**Exercise details:** Copy out the records below exactly as they appear.

■ ■ ■

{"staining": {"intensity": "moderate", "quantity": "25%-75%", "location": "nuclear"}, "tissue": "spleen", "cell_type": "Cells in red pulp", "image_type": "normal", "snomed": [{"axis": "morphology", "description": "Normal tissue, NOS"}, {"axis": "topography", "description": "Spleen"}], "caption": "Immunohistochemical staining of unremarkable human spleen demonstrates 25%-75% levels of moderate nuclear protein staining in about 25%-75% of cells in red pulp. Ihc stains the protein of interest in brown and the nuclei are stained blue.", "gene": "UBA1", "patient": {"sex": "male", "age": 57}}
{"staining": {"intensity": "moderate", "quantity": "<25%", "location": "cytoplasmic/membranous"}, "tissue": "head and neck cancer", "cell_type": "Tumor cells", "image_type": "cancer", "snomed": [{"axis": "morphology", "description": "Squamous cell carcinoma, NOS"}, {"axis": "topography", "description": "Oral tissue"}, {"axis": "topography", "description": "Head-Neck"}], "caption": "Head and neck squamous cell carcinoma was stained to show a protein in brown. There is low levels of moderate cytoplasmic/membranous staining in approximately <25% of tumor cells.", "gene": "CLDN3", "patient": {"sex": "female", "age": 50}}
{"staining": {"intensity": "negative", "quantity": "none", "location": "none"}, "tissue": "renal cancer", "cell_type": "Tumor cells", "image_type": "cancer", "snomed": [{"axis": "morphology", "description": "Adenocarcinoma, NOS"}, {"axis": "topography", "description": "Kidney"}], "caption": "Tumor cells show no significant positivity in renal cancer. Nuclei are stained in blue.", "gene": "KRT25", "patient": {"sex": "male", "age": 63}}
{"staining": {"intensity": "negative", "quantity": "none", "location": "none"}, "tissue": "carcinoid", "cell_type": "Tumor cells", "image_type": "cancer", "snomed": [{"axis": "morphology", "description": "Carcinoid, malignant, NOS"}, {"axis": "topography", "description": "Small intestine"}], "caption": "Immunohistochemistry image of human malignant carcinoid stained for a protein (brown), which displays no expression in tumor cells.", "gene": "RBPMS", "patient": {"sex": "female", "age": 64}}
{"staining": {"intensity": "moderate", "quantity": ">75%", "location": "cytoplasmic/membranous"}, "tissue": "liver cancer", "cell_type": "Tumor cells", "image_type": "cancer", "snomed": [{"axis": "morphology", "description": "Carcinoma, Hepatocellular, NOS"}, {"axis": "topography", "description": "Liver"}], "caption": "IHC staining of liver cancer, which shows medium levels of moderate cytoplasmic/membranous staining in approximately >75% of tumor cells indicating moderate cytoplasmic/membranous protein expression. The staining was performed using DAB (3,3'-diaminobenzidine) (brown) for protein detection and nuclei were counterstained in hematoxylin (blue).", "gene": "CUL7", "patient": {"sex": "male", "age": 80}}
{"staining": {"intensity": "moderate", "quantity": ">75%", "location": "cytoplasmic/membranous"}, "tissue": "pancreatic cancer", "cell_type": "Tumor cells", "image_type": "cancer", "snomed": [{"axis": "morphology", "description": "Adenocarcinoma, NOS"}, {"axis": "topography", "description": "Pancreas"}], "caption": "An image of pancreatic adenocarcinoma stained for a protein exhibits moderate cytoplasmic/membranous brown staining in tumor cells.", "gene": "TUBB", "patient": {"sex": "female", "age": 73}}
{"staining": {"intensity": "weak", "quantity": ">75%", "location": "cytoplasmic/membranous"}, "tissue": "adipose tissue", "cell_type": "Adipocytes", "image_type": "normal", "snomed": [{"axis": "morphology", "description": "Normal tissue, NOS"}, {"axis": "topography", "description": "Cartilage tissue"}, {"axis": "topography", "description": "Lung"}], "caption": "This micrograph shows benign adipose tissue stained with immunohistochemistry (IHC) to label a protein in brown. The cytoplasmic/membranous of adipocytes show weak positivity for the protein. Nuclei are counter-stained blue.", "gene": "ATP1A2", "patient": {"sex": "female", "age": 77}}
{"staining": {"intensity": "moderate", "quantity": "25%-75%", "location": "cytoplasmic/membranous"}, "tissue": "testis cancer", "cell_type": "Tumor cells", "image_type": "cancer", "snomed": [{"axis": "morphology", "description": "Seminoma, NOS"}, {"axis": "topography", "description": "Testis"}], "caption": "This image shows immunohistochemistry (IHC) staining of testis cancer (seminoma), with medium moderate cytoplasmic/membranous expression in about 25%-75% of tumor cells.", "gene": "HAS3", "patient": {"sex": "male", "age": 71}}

■ ■ ■

**Answer for the task:**
{"staining": {"intensity": "moderate", "quantity": "25%-75%", "location": "nuclear"}, "tissue": "spleen", "cell_type": "Cells in red pulp", "image_type": "normal", "snomed": [{"axis": "morphology", "description": "Normal tissue, NOS"}, {"axis": "topography", "description": "Spleen"}], "caption": "Immunohistochemical staining of unremarkable human spleen demonstrates 25%-75% levels of moderate nuclear protein staining in about 25%-75% of cells in red pulp. Ihc stains the protein of interest in brown and the nuclei are stained blue.", "gene": "UBA1", "patient": {"sex": "male", "age": 57}}
{"staining": {"intensity": "moderate", "quantity": "<25%", "location": "cytoplasmic/membranous"}, "tissue": "head and neck cancer", "cell_type": "Tumor cells", "image_type": "cancer", "snomed": [{"axis": "morphology", "description": "Squamous cell carcinoma, NOS"}, {"axis": "topography", "description": "Oral tissue"}, {"axis": "topography", "description": "Head-Neck"}], "caption": "Head and neck squamous cell carcinoma was stained to show a protein in brown. There is low levels of moderate cytoplasmic/membranous staining in approximately <25% of tumor cells.", "gene": "CLDN3", "patient": {"sex": "female", "age": 50}}
{"staining": {"intensity": "negative", "quantity": "none", "location": "none"}, "tissue": "renal cancer", "cell_type": "Tumor cells", "image_type": "cancer", "snomed": [{"axis": "morphology", "description": "Adenocarcinoma, NOS"}, {"axis": "topography", "description": "Kidney"}], "caption": "Tumor cells show no significant positivity in renal cancer. Nuclei are stained in blue.", "gene": "KRT25", "patient": {"sex": "male", "age": 63}}
{"staining": {"intensity": "negative", "quantity": "none", "location": "none"}, "tissue": "carcinoid", "cell_type": "Tumor cells", "image_type": "cancer", "snomed": [{"axis": "morphology", "description": "Carcinoid, malignant, NOS"}, {"axis": "topography", "description": "Small intestine"}], "caption": "Immunohistochemistry image of human malignant carcinoid stained for a protein (brown), which displays no expression in tumor cells.", "gene": "RBPMS", "patient": {"sex": "female", "age": 64}}
{"staining": {"intensity": "moderate", "quantity": ">75%", "location": "cytoplasmic/membranous"}, "tissue": "liver cancer", "cell_type": "Tumor cells", "image_type": "cancer", "snomed": [{"axis": "morphology", "description": "Carcinoma, Hepatocellular, NOS"}, {"axis": "topography", "description": "Liver"}], "caption": "IHC staining of liver cancer, which shows medium levels of moderate cytoplasmic/membranous staining in approximately >75% of tumor cells indicating moderate cytoplasmic/membranous protein expression. The staining was performed using DAB (3,3'-diaminobenzidine) (brown) for protein detection and nuclei were counterstained in hematoxylin (blue).", "gene": "CUL7", "patient": {"sex": "male", "age": 80}}
{"staining": {"intensity": "moderate", "quantity": ">75%", "location": "cytoplasmic/membranous"}, "tissue": "pancreatic cancer", "cell_type": "Tumor cells", "image_type": "cancer", "snomed": [{"axis": "morphology", "description": "Adenocarcinoma, NOS"}, {"axis": "topography", "description": "Pancreas"}], "caption": "An image of pancreatic adenocarcinoma stained for a protein exhibits moderate cytoplasmic/membranous brown staining in tumor cells.", "gene": "TUBB", "patient": {"sex": "female", "age": 73}}
{"staining": {"intensity": "weak", "quantity": ">75%", "location": "cytoplasmic/membranous"}, "tissue": "adipose tissue", "cell_type": "Adipocytes", "image_type": "normal", "snomed": [{"axis": "morphology", "description": "Normal tissue, NOS"}, {"axis": "topography", "description": "Cartilage tissue"}, {"axis": "topography", "description": "Lung"}], "caption": "This micrograph shows benign adipose tissue stained with immunohistochemistry (IHC) to label a protein in brown. The cytoplasmic/membranous of adipocytes show weak positivity for the protein. Nuclei are counter-stained blue.", "gene": "ATP1A2", "patient": {"sex": "female", "age": 77}}
{"staining": {"intensity": "moderate", "quantity": "25%-75%", "location": "cytoplasmic/membranous"}, "tissue": "testis cancer", "cell_type": "Tumor cells", "image_type": "cancer", "snomed": [{"axis": "morphology", "description": "Seminoma, NOS"}, {"axis": "topography", "description": "Testis"}], "caption": "This image shows immunohistochemistry (IHC) staining of testis cancer (seminoma), with medium moderate cytoplasmic/membranous expression in about 25%-75% of tumor cells.", "gene": "HAS3", "patient": {"sex": "male", "age": 71}}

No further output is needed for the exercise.